Exercise description:
When you write out the listing, keep each word exactly as it stands but include none of its images.
___ Data supplied ___
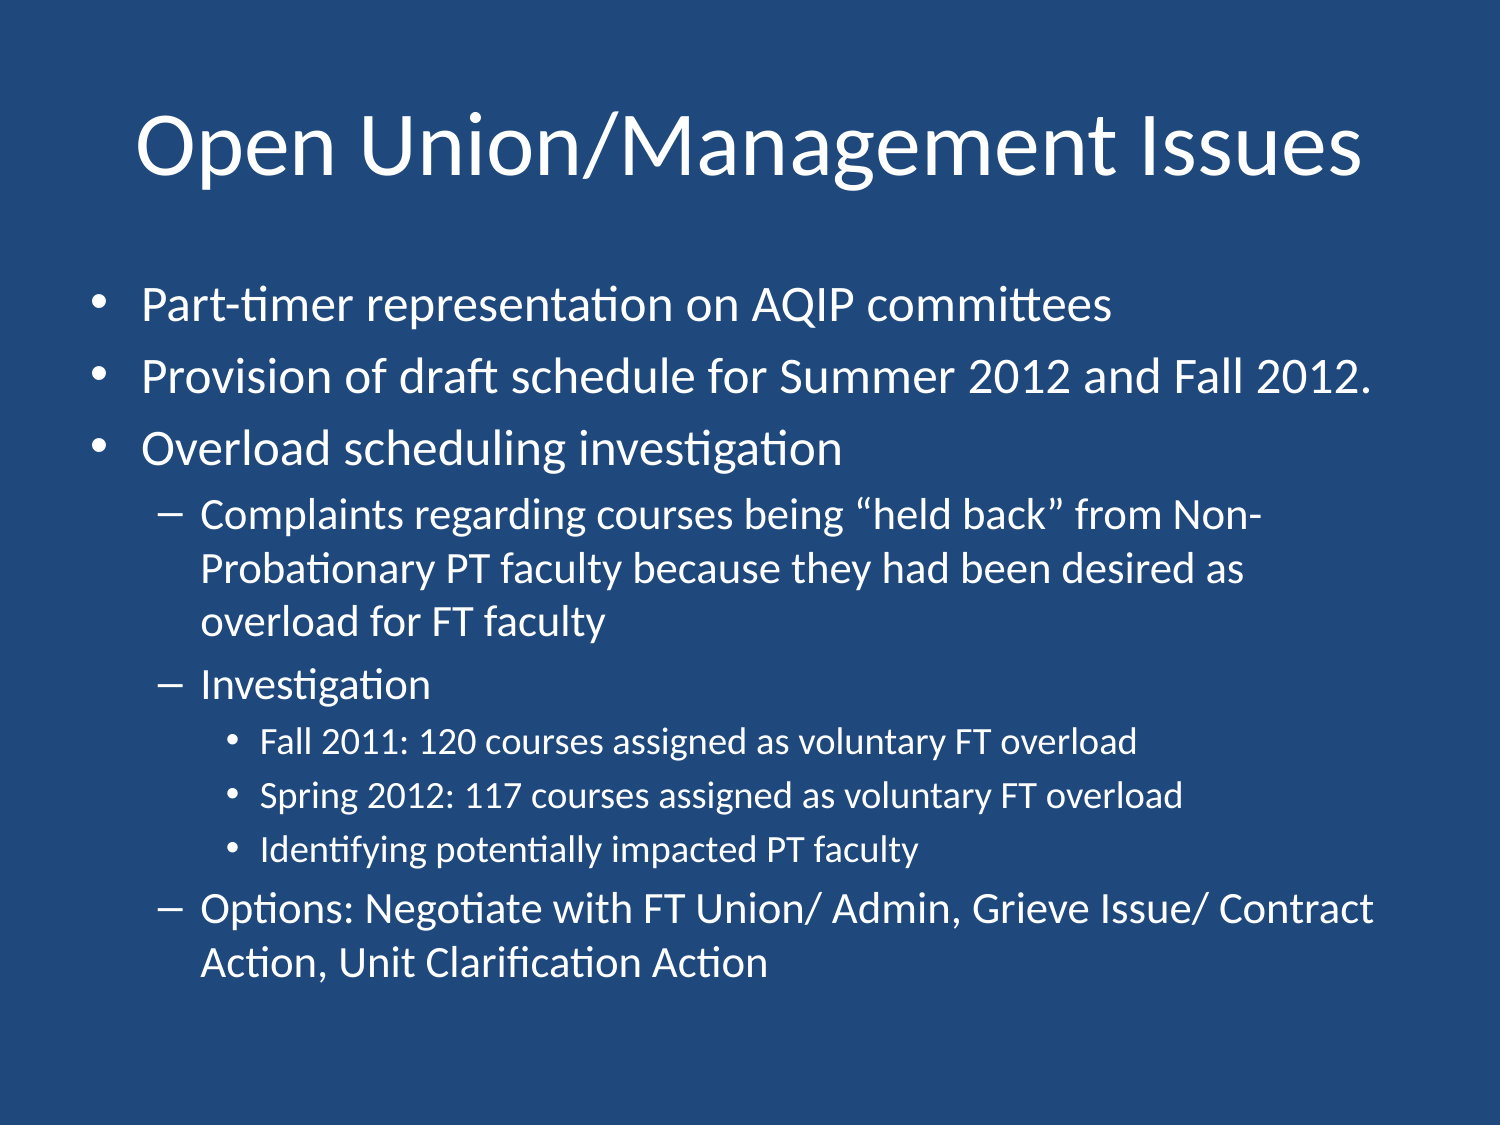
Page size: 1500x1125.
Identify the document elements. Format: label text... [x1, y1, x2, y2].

title Open Union/Management Issues [75, 45, 1425, 233]
list Part-timer representation on AQIP committees Provision of draft schedule for Summer 2012 and Fall 2012. Overload scheduling investigation Complaints regarding courses being “held back” from Non-Probationary PT faculty because they had been desired as overload for FT faculty Investigation Fall 2011: 120 courses assigned as voluntary FT overload Spring 2012: 117 courses assigned as voluntary FT overload Identifying potentially impacted PT faculty Options: Negotiate with FT Union/ Admin, Grieve Issue/ Contract Action, Unit Clarification Action [75, 262, 1425, 1005]
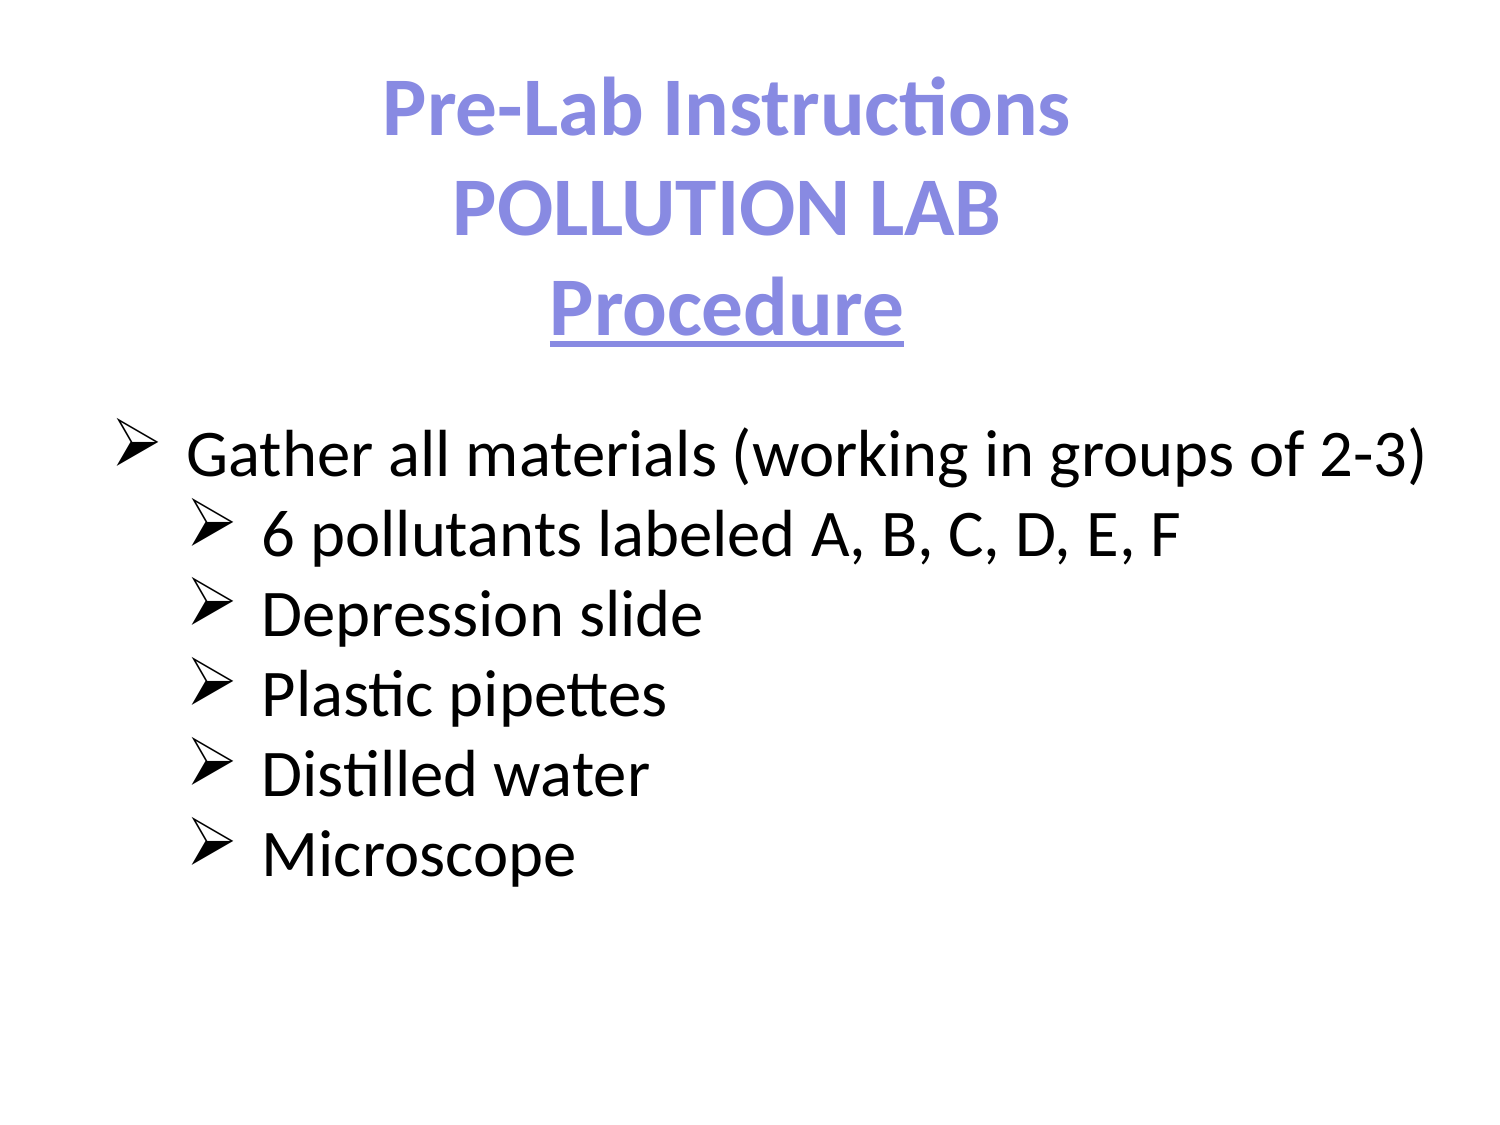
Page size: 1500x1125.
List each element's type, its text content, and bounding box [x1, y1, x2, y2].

text_box Gather all materials (working in groups of 2-3) 6 pollutants labeled A, B, C, D, E, F Depression slide Plastic pipettes Distilled water Microscope [96, 402, 1454, 898]
text_box Pre-Lab Instructions POLLUTION LAB Procedure [218, 45, 1237, 360]
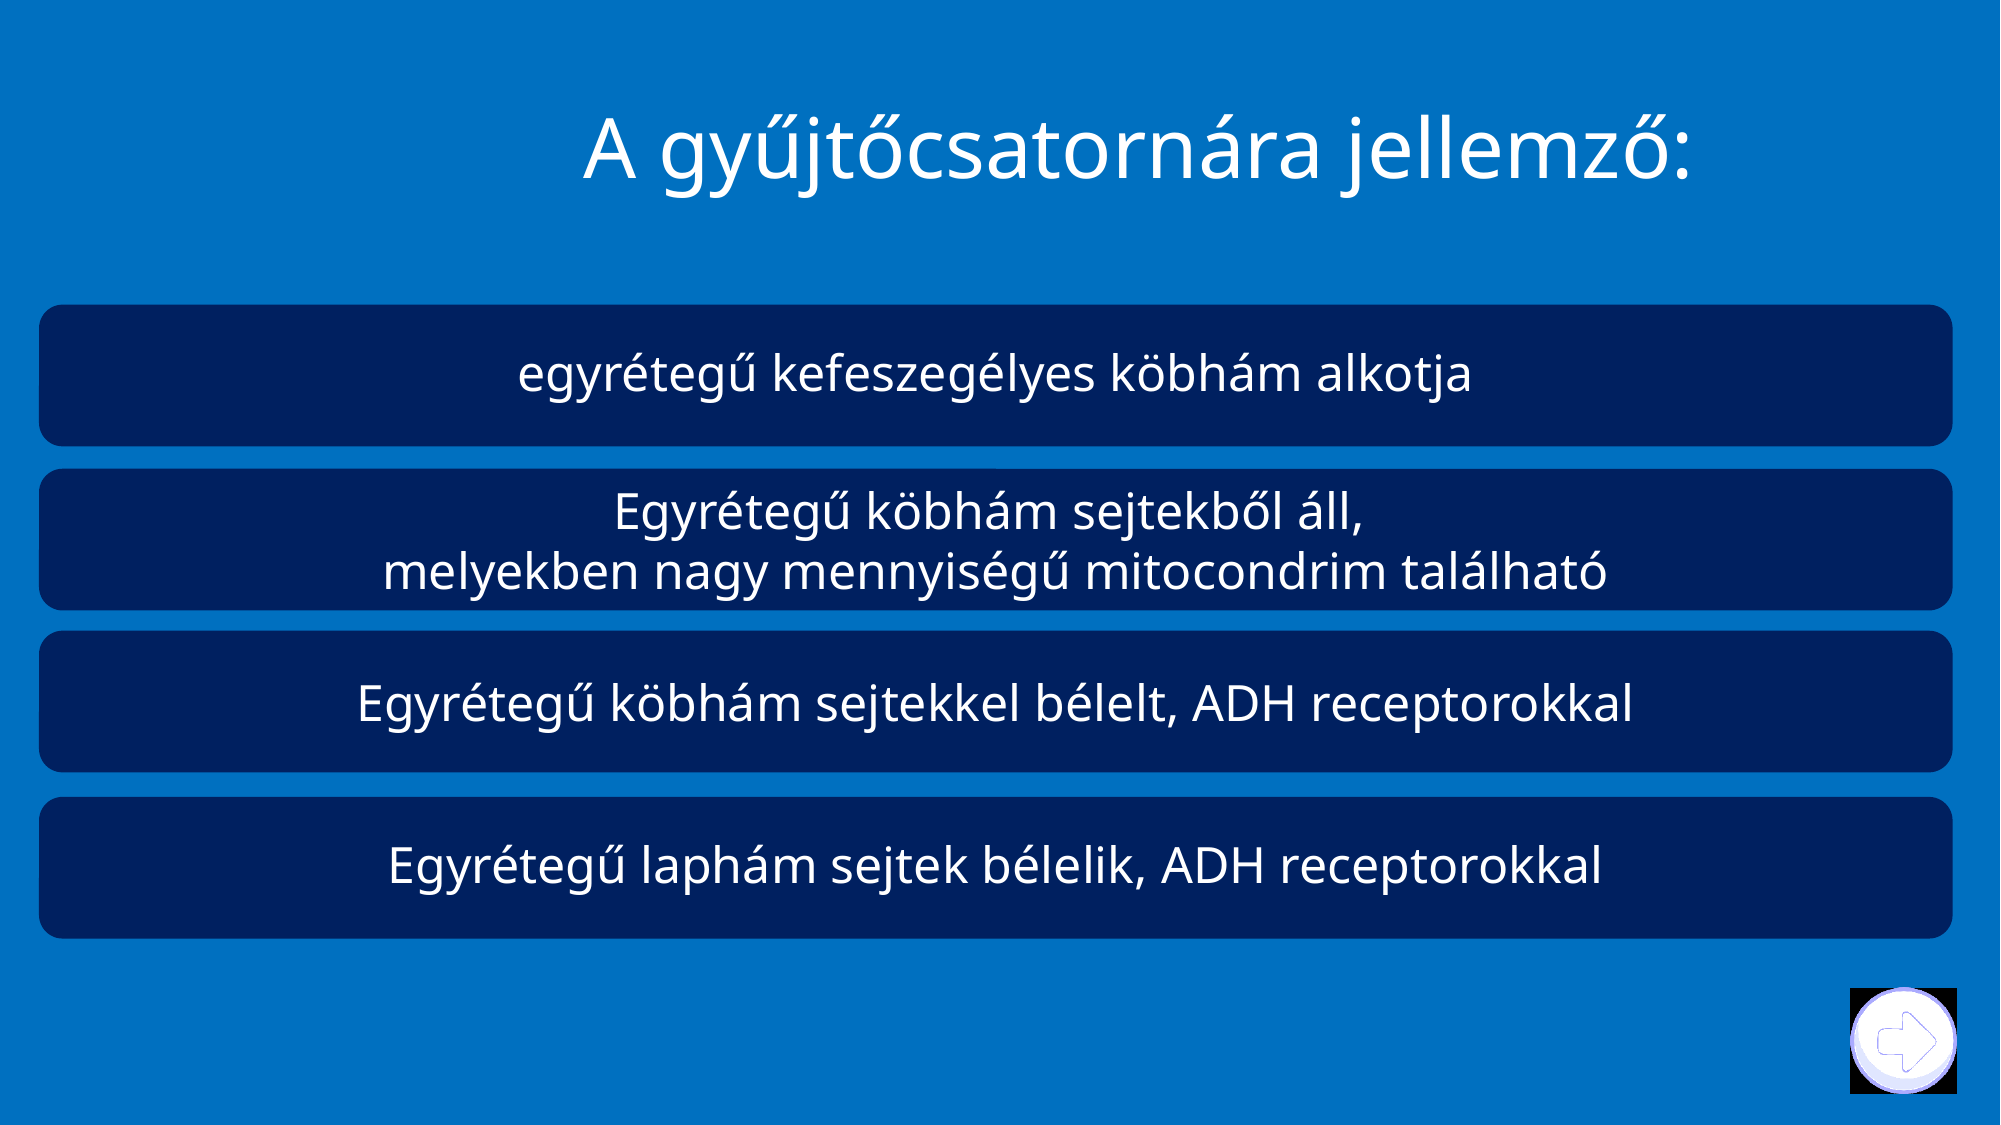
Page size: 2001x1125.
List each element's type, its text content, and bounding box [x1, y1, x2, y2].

text_box A gyűjtőcsatornára jellemző: [184, 67, 2000, 223]
text_box Egyrétegű laphám sejtek bélelik, ADH receptorokkal [38, 796, 1953, 939]
text_box egyrétegű kefeszegélyes köbhám alkotja [38, 304, 1953, 447]
text_box Egyrétegű köbhám sejtekkel bélelt, ADH receptorokkal [38, 630, 1953, 773]
text_box Egyrétegű köbhám sejtekből áll, melyekben nagy mennyiségű mitocondrim található [38, 468, 1953, 611]
picture [1850, 987, 1957, 1095]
___
Your response:
Page size: 1500x1125.
Identify the document elements. Format: label text... [x1, y1, x2, y2].

title Open Union/Management Issues [75, 45, 1425, 233]
list Part-timer representation on AQIP committees Provision of draft schedule for Summer 2012 and Fall 2012. Overload scheduling investigation Complaints regarding courses being “held back” from Non-Probationary PT faculty because they had been desired as overload for FT faculty Investigation Fall 2011: 120 courses assigned as voluntary FT overload Spring 2012: 117 courses assigned as voluntary FT overload Identifying potentially impacted PT faculty Options: Negotiate with FT Union/ Admin, Grieve Issue/ Contract Action, Unit Clarification Action [75, 262, 1425, 1005]
Page size: 1500x1125.
List each element's type, its text content, and bounding box [x1, y1, x2, y2].

text_box Gather all materials (working in groups of 2-3) 6 pollutants labeled A, B, C, D, E, F Depression slide Plastic pipettes Distilled water Microscope [96, 402, 1454, 898]
text_box Pre-Lab Instructions POLLUTION LAB Procedure [218, 45, 1237, 360]
Page size: 2001x1125.
List each element's type, its text content, and bounding box [x1, y1, x2, y2].

text_box A gyűjtőcsatornára jellemző: [184, 67, 2000, 223]
text_box Egyrétegű laphám sejtek bélelik, ADH receptorokkal [38, 796, 1953, 939]
text_box egyrétegű kefeszegélyes köbhám alkotja [38, 304, 1953, 447]
text_box Egyrétegű köbhám sejtekkel bélelt, ADH receptorokkal [38, 630, 1953, 773]
text_box Egyrétegű köbhám sejtekből áll, melyekben nagy mennyiségű mitocondrim található [38, 468, 1953, 611]
picture [1850, 987, 1957, 1095]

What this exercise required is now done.